Components

The following are a detailed description of each of the components that make up the solution.

RDMA Hardware Daemon Set

The RDMA Harware Daemon Set is a Kubernetes Daemon Set that has two tasks. The first task is to initialize the RDMA SRIOV enabled interfaces on a node and the second task is to create a RESTful endpoint for providing metadata about the PF's and their associated VF's that exist on a given node that are part of the Kubernetes cluster. Further detail about each of the containers within the RDMA Hardware Daemon set can be seen below:

  1. Init Container - the init container is a privileged container that runs as a Kubernetes Init Container, in simplified terms this means it is run before any other container within the pod. The reason that the container needs to be run as a privileged container is because it will be working on a nodes network devices, which means it needs special access in order to configure them. The init container does two things, the first is to scan all the available interfaces on the node and determine if it is an RDMA device and whether SRIOV is enabled. For all interfaces that meet those two requirements, the init container configures each interfaces VF's to be available and ready to run.
  2. Server Container - the server container is an unprivileged container that scans through all available interfaces when starting up. It then makes a list of all interfaces that are SRIOV enabled and upon a RESTful get request from a user will return associated metadata about the container. The server container only scans the interfaces at startup because SRIOV devices can only change configurations upon a machine restart, which would rerun the init container and then the server container. The RESTful endpoint serves data in a JSON formatted list of PF's and each PF has an internal list of VF's, more info can be found here. The RESTful endpoint that the server container sets up is bound to the host network.
=====
**PROBLEM SET**.
A - Copy the description of the RDMA Hardware Daemon Set components word for word.
B - Repeat every line of the entry that follows, unchanged.
=====
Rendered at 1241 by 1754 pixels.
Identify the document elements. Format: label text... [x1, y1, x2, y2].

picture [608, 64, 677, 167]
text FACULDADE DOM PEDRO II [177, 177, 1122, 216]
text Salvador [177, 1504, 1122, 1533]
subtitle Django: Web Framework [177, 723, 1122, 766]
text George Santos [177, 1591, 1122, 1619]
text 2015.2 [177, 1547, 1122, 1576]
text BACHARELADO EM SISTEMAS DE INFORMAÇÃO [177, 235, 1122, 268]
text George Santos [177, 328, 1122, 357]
=====
**SET OF ANSWERS**.
A -
Components

The following are a detailed description of each of the components that make up the solution.

RDMA Hardware Daemon Set

The RDMA Harware Daemon Set is a Kubernetes Daemon Set that has two tasks. The first task is to initialize the RDMA SRIOV enabled interfaces on a node and the second task is to create a RESTful endpoint for providing metadata about the PF's and their associated VF's that exist on a given node that are part of the Kubernetes cluster. Further detail about each of the containers within the RDMA Hardware Daemon set can be seen below:

  1. Init Container - the init container is a privileged container that runs as a Kubernetes Init Container, in simplified terms this means it is run before any other container within the pod. The reason that the container needs to be run as a privileged container is because it will be working on a nodes network devices, which means it needs special access in order to configure them. The init container does two things, the first is to scan all the available interfaces on the node and determine if it is an RDMA device and whether SRIOV is enabled. For all interfaces that meet those two requirements, the init container configures each interfaces VF's to be available and ready to run.
  2. Server Container - the server container is an unprivileged container that scans through all available interfaces when starting up. It then makes a list of all interfaces that are SRIOV enabled and upon a RESTful get request from a user will return associated metadata about the container. The server container only scans the interfaces at startup because SRIOV devices can only change configurations upon a machine restart, which would rerun the init container and then the server container. The RESTful endpoint serves data in a JSON formatted list of PF's and each PF has an internal list of VF's, more info can be found here. The RESTful endpoint that the server container sets up is bound to the host network.

B -
Rendered at 1241 by 1754 pixels.
Identify the document elements. Format: label text... [x1, y1, x2, y2].

picture [608, 64, 677, 167]
text FACULDADE DOM PEDRO II [177, 177, 1122, 216]
text Salvador [177, 1504, 1122, 1533]
subtitle Django: Web Framework [177, 723, 1122, 766]
text George Santos [177, 1591, 1122, 1619]
text 2015.2 [177, 1547, 1122, 1576]
text BACHARELADO EM SISTEMAS DE INFORMAÇÃO [177, 235, 1122, 268]
text George Santos [177, 328, 1122, 357]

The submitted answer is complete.